(Transcribed page contents)

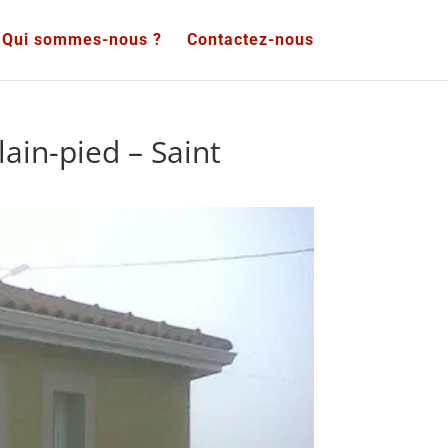
Qui sommes-nous ?
Contactez-nous
ain-pied – Saint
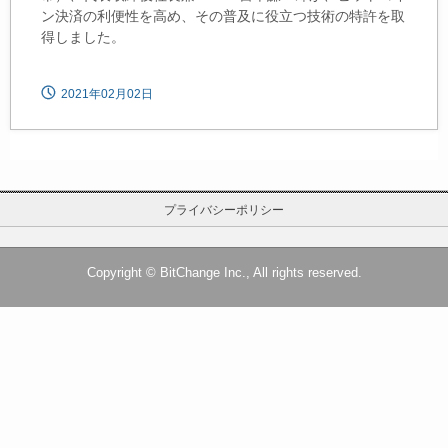
ン決済の利便性を高め、その普及に役立つ技術の特許を取
得しました。
2021年02月02日
プライバシーポリシー
Copyright © BitChange Inc., All rights reserved.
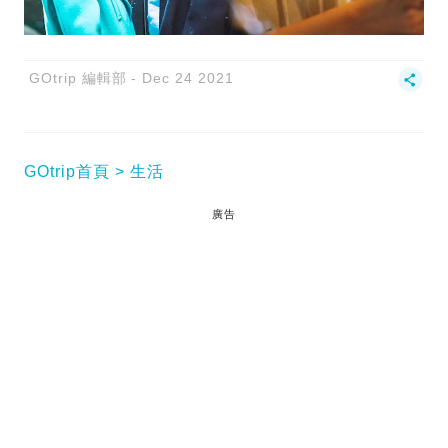
GOtrip 編輯部
Dec 24 2021
GOtrip首頁
生活
廣告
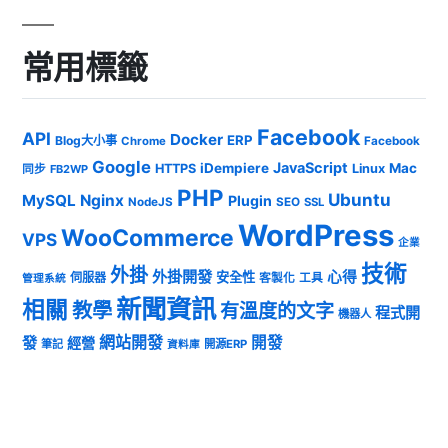
常用標籤
Facebook
API
Docker
ERP
Blog大小事
Chrome
Facebook
Google
JavaScript
iDempiere
Mac
HTTPS
Linux
同步
FB2WP
PHP
Ubuntu
MySQL
Nginx
Plugin
NodeJS
SEO
SSL
WordPress
WooCommerce
VPS
企業
技術
外掛
外掛開發
心得
安全性
伺服器
客製化
工具
管理系統
新聞資訊
相關
教學
有溫度的文字
程式開
機器人
發
網站開發
開發
經營
筆記
開源ERP
資料庫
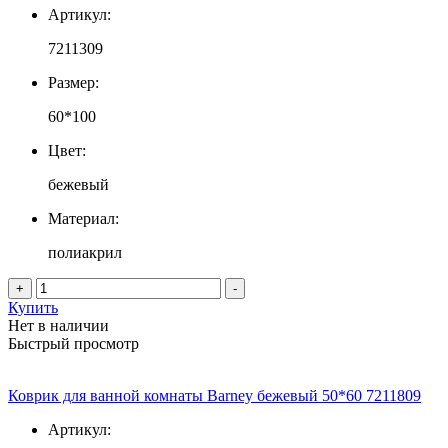
Артикул:
7211309
Размер:
60*100
Цвет:
бежевый
Материал:
полиакрил
+
-
Купить
Нет в наличии
Быстрый просмотр
Коврик для ванной комнаты Barney бежевый 50*60 7211809
Артикул:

Try it: Extract, word for word, each line from the top of the data down to and including the line with "Быстрый просмотр"; skip the pictures.

Exercise solution:
Qui sommes-nous ?
Contactez-nous
ain-pied – Saint
ン決済の利便性を高め、その普及に役立つ技術の特許を取
得しました。
2021年02月02日
プライバシーポリシー
Copyright © BitChange Inc., All rights reserved.
GOtrip 編輯部
Dec 24 2021
GOtrip首頁
生活
廣告
常用標籤
Facebook
API
Docker
ERP
Blog大小事
Chrome
Facebook
Google
JavaScript
iDempiere
Mac
HTTPS
Linux
同步
FB2WP
PHP
Ubuntu
MySQL
Nginx
Plugin
NodeJS
SEO
SSL
WordPress
WooCommerce
VPS
企業
技術
外掛
外掛開發
心得
安全性
伺服器
客製化
工具
管理系統
新聞資訊
相關
教學
有溫度的文字
程式開
機器人
發
網站開發
開發
經營
筆記
開源ERP
資料庫
Артикул:
7211309
Размер:
60*100
Цвет:
бежевый
Материал:
полиакрил
+
-
Купить
Нет в наличии
Быстрый просмотр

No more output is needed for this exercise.